Oracle only reads data blocks from disk if they are not already present in the buffer caches of any instance. Because data block writes are deferred, they often contain modifications from multiple transactions. The modified data blocks are written to disk only when a checkpoint occurs. Before I go further, you need to be familiar with a couple of concepts introduced in Oracle 9i RAC: resource modes and resource roles. Because the same data blocks can concurrently exist in multiple instances, there are two identifiers that help to coordinate these blocks:

Resource mode The modes are null, shared, and exclusive. The block can be held in different modes, depending on whether a resource holder intends to modify data or merely read it.
Resource role The roles are locally managed and globally managed.

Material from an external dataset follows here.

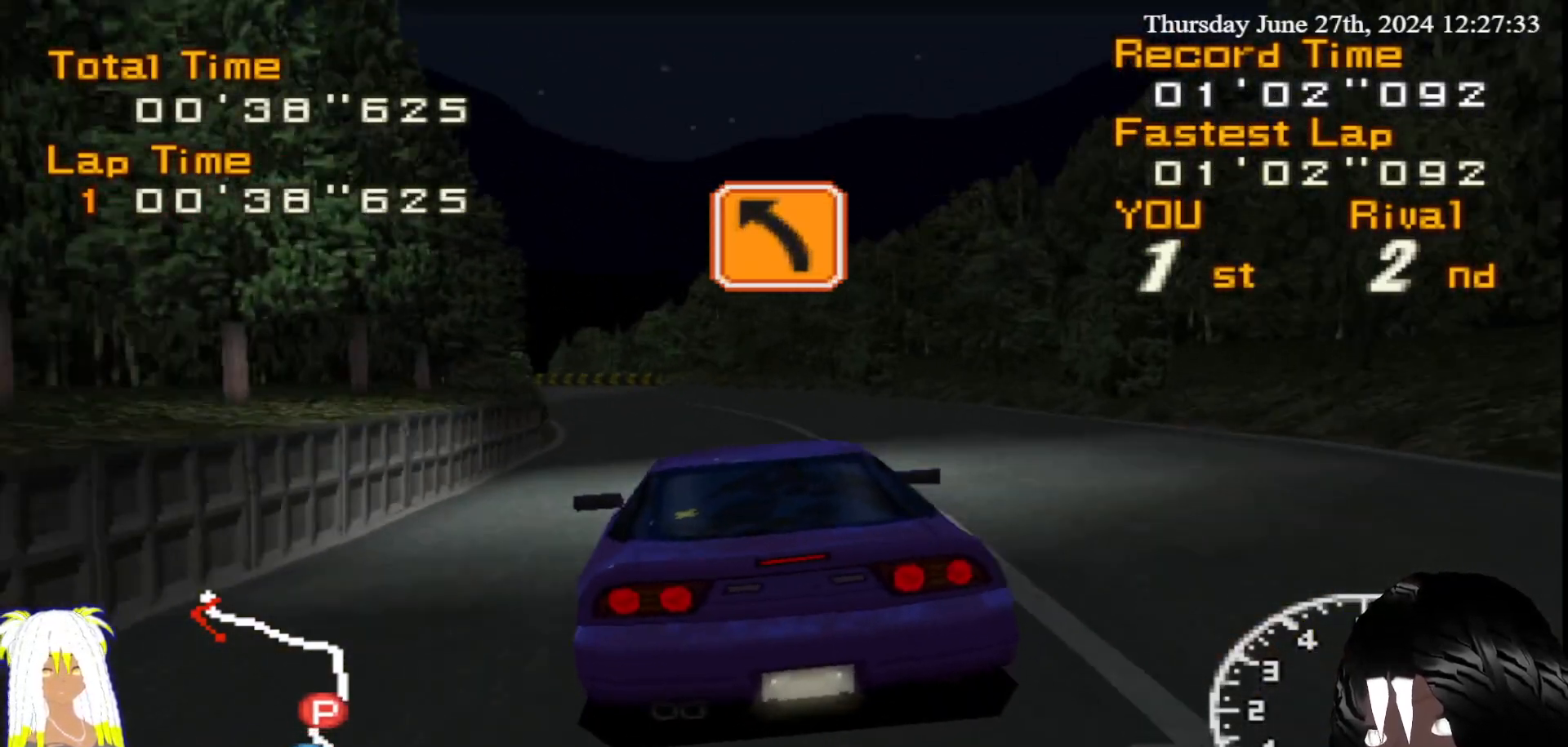
{"buttons": ["R2"], "left_stick": "center", "right_stick": "center", "events": [[50, "left_stick", "left"], [250, "left_stick", "center"]]}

Global Resource Directory (GRD) is not a database. It is a collection of internal structures and is used to find the current status of the data blocks. Whenever a block is transferred out of a local cache to another instance’s cache, the GRD is updated. The following information about a resource is available in GRD:

Data Block Identifiers (DBA)
Location of most current versions
Data blocks modes (N, S, X)
Data block roles (local or global)

Past Image

To maintain data integrity, a new concept of past image was introduced in the 9i version of RAC. A past image (PI) of a block is kept in memory before the block is sent and serves as an indication of whether it is a dirty block. In the event of failure, GCS can reconstruct the current version of the block by reading PIs. This PI is different from a CR block, which is needed to reconstruct read-consistent images. The CR version of a block represents a consistent snapshot of the data at a point in time.

For example, Transaction-A of Instance-A has updated row-2 on block-5, and later another Transaction-B of Instance-B has updated row-6 on the same block-5. Block-5 has been transferred from Instance-A to B. At this time, the past image (PI) for block-5 is created on Instance-A.